Zależy która. U mnie barbula klandońska (Caryopteris x clandonensis, ta ładniejsza) wymarzła ubiegłej (wyjątkowo długiej i ostrej) zimy, a rosnąca obok szara (C. incana) ma się dobrze. W czasie największych mrozów obie były zasypane grubą warstwą śniegu.
U mnie rośnie trzy lata, dwa lata okrywałam do połowy krzewu, w zeszłą zimę bez zabezpieczania.Nie zmarzła, ale rośliny nie pochodzące z naszego klimatu paradoksalnie najlepiej zimują młode rośliny podobnie jak z budlejami, czyli im starsza i bardziej zdrewniała trzeba liczyć się z tym, że nie odbije.Warunkiem jest odpowiednie stanowisko, najlepiej zaciszne, przy ścianie dość nasłonecznionej, wtedy okrywać nie trzeba, albo tylko podstawę.
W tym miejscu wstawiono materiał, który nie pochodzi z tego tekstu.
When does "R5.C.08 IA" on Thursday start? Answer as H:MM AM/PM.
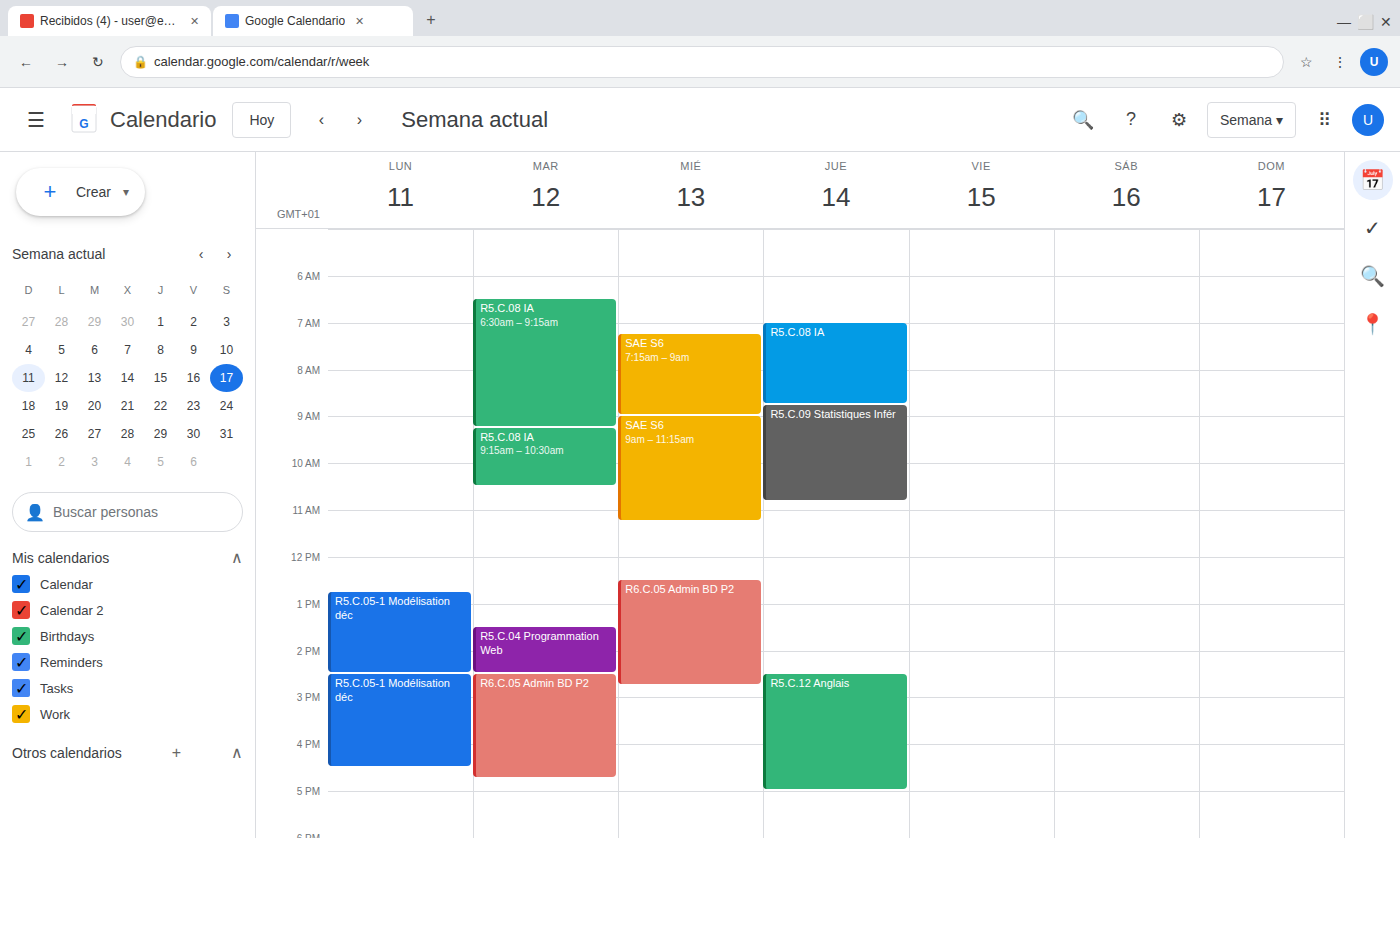
7:00 AM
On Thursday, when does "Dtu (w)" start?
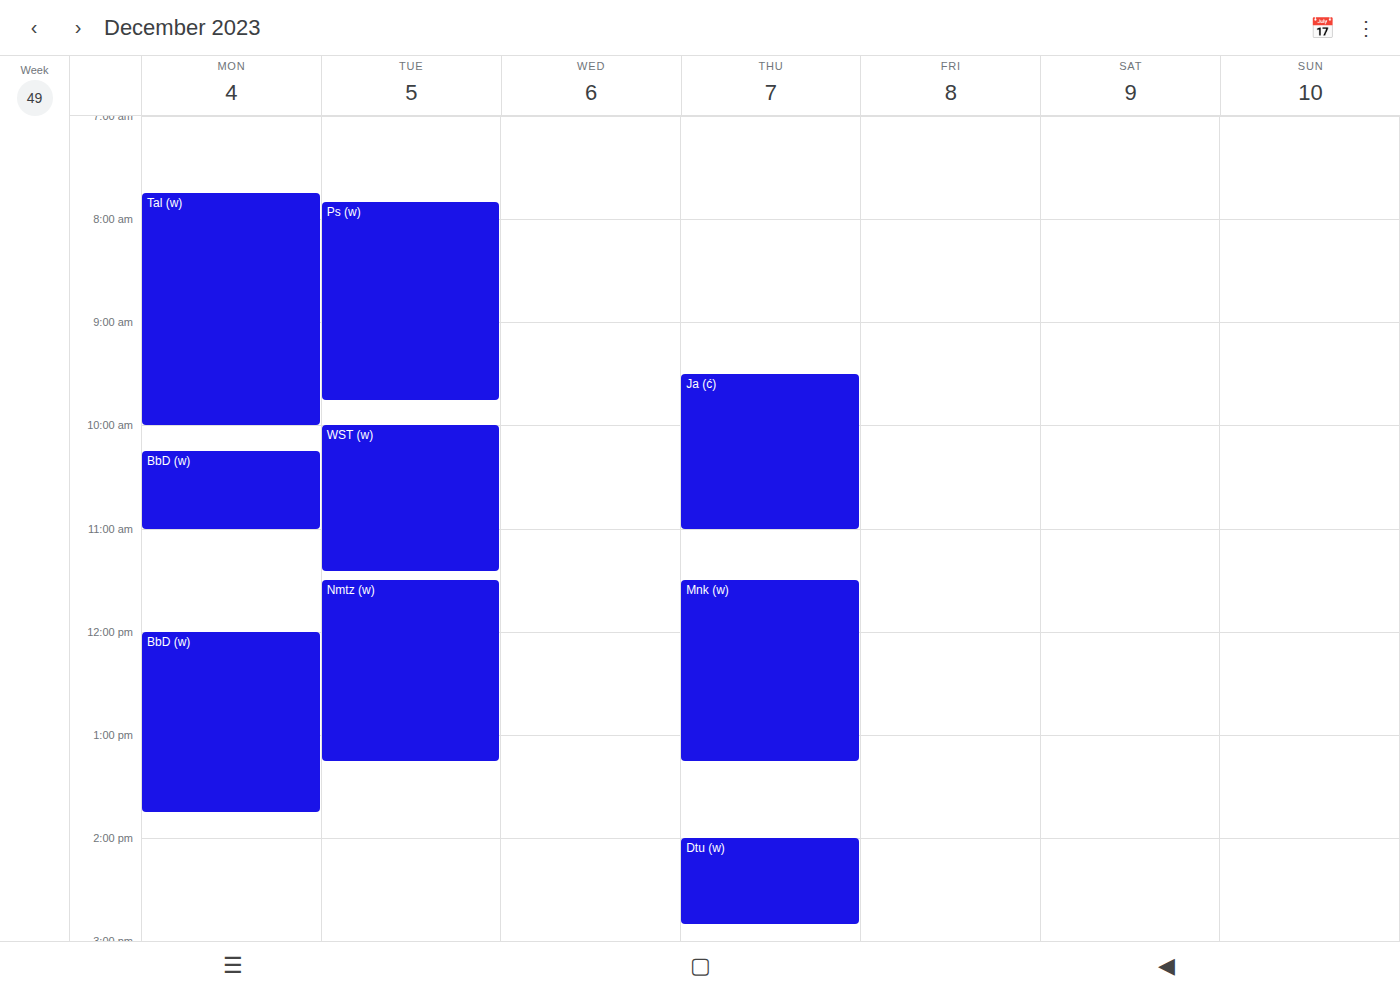
2:00 PM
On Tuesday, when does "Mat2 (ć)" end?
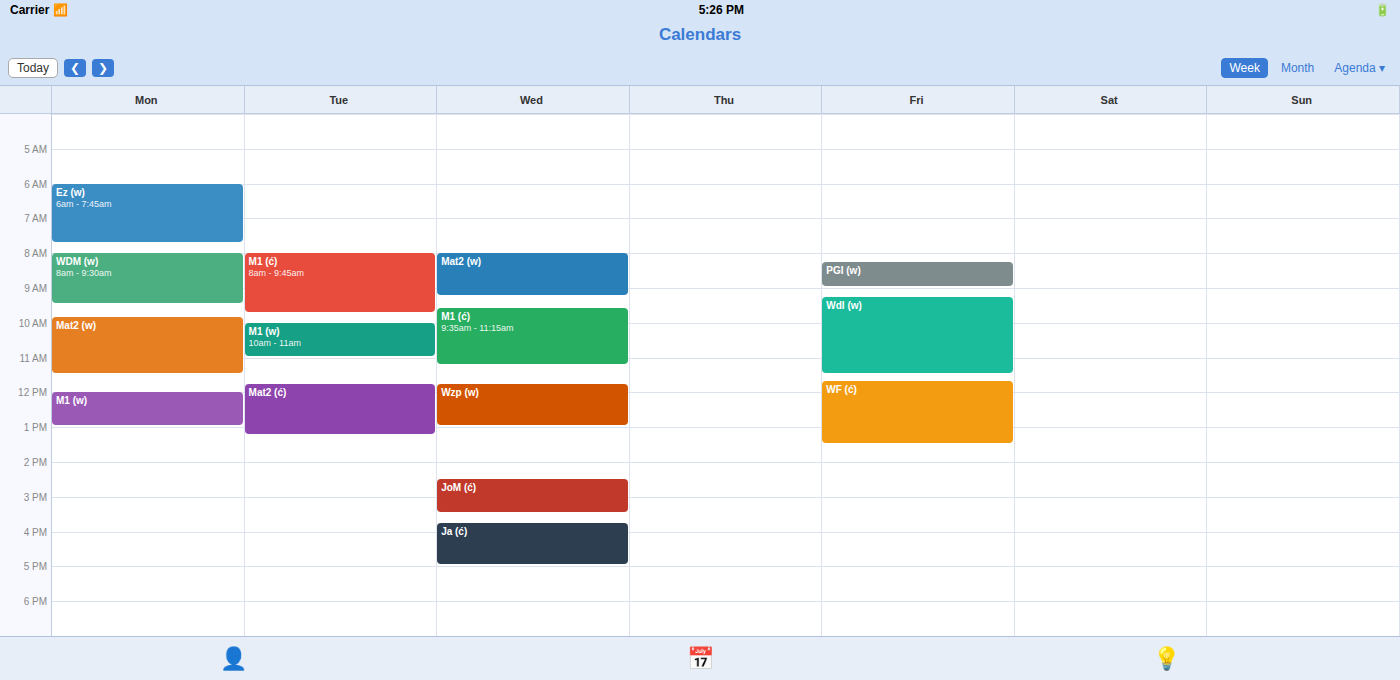
13:15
U mnie jest mnóstwo siewek, ale nie wiem czy wartościowe będą z nich rośliny.
Po tej zimie już się nie podniosła. Ostatnie dwie ledwo przebidziła. Smętna była i nie stanowiła ozdoby ogrodu. Tej zimy nie przetrwały też pięcioletnie budleje. Po ubiegłej miały zielone listki.
Na szczęście dwie odbiły od korzenia. Natomiast młode siewki mają się świetnie co potwierdza wcześniejsze opinie.
Bardzo dziękuję wszystkim za odpowiedz
Jednak po Waszej opinii rezygnuję nie mam miejsca zacisznego
Miejsca takie zajęły budleje ,które też po ostatniej zimie marnie wypuszczają
I raczej krótkowieczna jest, podobnie jak budleja.Trzeba robić sadzonki i co kilka lat gdy starszy krzew słabnie sadzić młody.Mój przezimował i odbił po przycięciu do połowy, ale kwiatostany były jakieś mniejsze niż w ubiegłym roku
Nie pytaj, czy warto. Jak Ci się podoba, to sadź. Moja wyjątkowo dobrze zniosła ub. zimę, ale późno zakwitła i nie zdążyłam nacieszyć się długo kwiatkami, bo szalał przymrozek
Moja barbula zimuje bez problemu; co roku wczesną wiosną trzeba ją przyciąć dosyć nisko.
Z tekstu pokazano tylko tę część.